El “juqueo” se consolida como economía ilegal en Bolivia por precios y desempleo
El incremento sostenido del precio de los minerales y la falta de empleo formal han convertido al robo de mineral en una economía ilegal en expansión en Bolivia. El fenómeno ha dejado de ser marginal para convertirse en un problema estructural que combina crisis económica y debilidad institucional.
Causas del auge del robo de mineral
El expresidente de la CORPORACIÓN MINERA DE BOLIVIA (COMIBOL) Héctor Córdova advirtió que el principal motor es la alta cotización del estaño y la plata, lo que hace del robo un negocio altamente rentable. A este factor se suma una mezcla de necesidad y ambición: “existe una presión real por la falta de empleo digno, pero también un incentivo claro de ganancias rápidas”. Las cooperativas mineras no han logrado absorber la demanda de trabajo, empujando a sectores vulnerables hacia la ilegalidad. Córdova señaló, además, una débil fiscalización estatal y una extendida percepción de impunidad: “se ha instalado la lógica de que se puede operar al margen de la ley sin consecuencias”.
Violencia y organización criminal en las minas
El “juqueo” ha derivado en un problema de violencia, con incursiones dentro de la mina bajo el mando de grupos armados. Dirigentes alertan que los líderes de los grupos portan pistolas en niveles profundos, elevando el riesgo de enfrentamientos.
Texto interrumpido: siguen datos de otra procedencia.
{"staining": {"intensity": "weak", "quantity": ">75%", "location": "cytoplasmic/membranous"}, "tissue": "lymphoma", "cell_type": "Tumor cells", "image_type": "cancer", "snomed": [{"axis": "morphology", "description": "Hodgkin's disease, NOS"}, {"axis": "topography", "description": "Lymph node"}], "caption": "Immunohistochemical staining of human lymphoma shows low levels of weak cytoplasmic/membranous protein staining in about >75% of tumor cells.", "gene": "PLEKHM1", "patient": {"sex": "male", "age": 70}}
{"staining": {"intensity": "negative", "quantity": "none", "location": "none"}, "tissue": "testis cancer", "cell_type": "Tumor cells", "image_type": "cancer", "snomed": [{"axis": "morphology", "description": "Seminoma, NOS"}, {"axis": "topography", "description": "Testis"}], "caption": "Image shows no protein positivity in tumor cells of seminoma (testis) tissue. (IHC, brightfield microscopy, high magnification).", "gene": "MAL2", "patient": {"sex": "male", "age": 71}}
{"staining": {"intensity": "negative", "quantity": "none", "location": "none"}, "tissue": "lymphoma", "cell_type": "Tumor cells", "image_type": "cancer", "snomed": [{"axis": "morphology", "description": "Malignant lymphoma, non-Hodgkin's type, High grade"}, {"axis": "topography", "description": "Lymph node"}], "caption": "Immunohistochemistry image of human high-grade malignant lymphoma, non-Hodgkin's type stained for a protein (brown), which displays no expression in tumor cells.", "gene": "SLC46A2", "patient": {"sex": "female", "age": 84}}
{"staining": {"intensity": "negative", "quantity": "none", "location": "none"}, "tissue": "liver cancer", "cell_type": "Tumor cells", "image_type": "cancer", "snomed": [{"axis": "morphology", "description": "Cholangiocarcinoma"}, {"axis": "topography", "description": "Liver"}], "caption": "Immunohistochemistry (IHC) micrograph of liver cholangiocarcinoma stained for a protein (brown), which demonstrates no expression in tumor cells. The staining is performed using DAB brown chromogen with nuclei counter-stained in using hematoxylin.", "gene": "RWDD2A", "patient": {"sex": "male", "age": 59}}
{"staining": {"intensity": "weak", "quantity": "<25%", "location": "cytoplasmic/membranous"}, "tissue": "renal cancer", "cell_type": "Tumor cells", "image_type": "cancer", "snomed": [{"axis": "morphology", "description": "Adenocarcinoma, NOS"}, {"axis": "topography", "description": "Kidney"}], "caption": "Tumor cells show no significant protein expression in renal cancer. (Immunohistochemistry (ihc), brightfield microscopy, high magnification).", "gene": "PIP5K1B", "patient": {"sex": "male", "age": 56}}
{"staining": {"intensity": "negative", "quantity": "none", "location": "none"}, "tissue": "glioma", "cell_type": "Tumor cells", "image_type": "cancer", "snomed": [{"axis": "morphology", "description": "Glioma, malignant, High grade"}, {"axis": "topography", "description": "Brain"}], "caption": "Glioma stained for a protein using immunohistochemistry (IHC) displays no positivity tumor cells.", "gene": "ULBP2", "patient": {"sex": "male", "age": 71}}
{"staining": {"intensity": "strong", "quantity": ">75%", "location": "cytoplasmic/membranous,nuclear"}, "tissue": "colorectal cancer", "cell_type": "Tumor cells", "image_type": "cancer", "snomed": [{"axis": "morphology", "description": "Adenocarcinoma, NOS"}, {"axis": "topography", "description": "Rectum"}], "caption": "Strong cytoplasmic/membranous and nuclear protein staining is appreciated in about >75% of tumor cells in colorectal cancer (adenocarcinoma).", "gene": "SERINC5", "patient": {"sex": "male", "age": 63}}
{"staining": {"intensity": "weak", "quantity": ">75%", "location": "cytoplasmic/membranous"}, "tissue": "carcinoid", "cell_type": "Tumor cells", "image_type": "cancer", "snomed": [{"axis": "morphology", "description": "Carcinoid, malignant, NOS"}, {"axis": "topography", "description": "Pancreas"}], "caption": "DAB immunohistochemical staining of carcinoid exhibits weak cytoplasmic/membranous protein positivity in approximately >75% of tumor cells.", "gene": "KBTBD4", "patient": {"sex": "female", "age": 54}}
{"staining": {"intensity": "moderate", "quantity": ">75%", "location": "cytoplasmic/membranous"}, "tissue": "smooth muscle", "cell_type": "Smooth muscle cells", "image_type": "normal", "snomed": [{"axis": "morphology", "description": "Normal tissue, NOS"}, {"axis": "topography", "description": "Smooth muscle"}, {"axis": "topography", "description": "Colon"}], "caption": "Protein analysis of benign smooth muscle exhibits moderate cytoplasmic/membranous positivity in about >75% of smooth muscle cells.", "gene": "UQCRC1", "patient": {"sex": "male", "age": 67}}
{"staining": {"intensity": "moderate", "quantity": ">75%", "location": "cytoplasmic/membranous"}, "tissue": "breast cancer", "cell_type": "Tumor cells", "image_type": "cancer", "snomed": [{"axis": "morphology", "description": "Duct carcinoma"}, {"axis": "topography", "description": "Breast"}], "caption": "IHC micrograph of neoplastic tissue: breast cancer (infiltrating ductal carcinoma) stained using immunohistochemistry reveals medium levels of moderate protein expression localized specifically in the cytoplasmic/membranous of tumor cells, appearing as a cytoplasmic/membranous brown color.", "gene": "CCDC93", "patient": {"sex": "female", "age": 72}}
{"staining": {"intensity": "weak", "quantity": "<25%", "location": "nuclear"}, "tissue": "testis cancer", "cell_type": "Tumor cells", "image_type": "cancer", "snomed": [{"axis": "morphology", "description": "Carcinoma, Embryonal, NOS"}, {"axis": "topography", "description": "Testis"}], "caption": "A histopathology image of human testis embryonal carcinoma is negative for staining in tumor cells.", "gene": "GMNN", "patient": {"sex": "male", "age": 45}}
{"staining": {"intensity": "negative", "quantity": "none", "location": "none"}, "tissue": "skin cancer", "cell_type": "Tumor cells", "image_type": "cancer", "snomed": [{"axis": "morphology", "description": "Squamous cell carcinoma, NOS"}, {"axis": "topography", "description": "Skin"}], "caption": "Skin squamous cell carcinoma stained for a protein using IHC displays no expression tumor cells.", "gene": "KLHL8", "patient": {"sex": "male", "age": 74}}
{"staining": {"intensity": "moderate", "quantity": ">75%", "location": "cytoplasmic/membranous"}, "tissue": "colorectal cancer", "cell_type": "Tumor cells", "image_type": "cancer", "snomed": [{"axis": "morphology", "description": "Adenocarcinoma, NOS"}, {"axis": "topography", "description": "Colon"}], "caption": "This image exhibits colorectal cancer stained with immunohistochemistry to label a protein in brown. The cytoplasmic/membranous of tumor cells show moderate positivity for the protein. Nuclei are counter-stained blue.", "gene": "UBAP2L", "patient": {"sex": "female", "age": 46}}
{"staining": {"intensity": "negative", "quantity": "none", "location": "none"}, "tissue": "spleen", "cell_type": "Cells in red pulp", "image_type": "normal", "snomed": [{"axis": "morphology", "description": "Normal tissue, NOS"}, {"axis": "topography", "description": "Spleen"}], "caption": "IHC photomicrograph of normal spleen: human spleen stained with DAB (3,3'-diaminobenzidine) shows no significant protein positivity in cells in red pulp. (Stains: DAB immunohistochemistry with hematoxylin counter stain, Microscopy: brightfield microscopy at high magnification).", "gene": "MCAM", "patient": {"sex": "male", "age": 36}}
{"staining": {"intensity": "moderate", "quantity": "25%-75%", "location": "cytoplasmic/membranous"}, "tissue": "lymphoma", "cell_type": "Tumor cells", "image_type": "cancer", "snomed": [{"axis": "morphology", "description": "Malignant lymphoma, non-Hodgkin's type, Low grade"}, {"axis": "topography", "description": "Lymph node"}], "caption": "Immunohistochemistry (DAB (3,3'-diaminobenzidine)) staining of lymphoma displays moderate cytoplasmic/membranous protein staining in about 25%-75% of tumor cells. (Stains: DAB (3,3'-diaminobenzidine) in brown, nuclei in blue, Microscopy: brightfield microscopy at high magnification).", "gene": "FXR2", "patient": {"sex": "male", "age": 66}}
El fenómeno cuenta con niveles crecientes de organización y participación social.
El papel de las comercializadoras en el circuito ilegal
Uno de los aspectos más críticos, según Córdova, es el rol de las comercializadoras de mineral, a las que identifica como eslabones clave en el circuito ilegal. Estas empresas compran mineral de procedencia ilícita a precios bajos, obteniendo ganancias extraordinarias. “Sin un mercado donde vender el mineral robado, el juqueo no existiría”, enfatizó.
Antecedentes: el “juqueo” como problema de seguridad y economía
El incremento sostenido del precio de los minerales y la falta de empleo formal han convertido al “juqueo” en una economía ilegal en expansión. Dirigentes y especialistas coinciden en que el fenómeno combina crisis económica y debilidad institucional, con una débil fiscalización estatal y una extendida percepción de impunidad.
Implicaciones del “juqueo” en Bolivia
El robo de mineral se ha consolidado como un problema estructural que afecta a la minería boliviana. La combinación de alta cotización de minerales, desempleo, escasa fiscalización y participación de comercializadoras perpetúa el circuito ilegal. La violencia y la organización armada dentro de las minas incrementan el riesgo de enfrentamientos y complican la seguridad en el sector.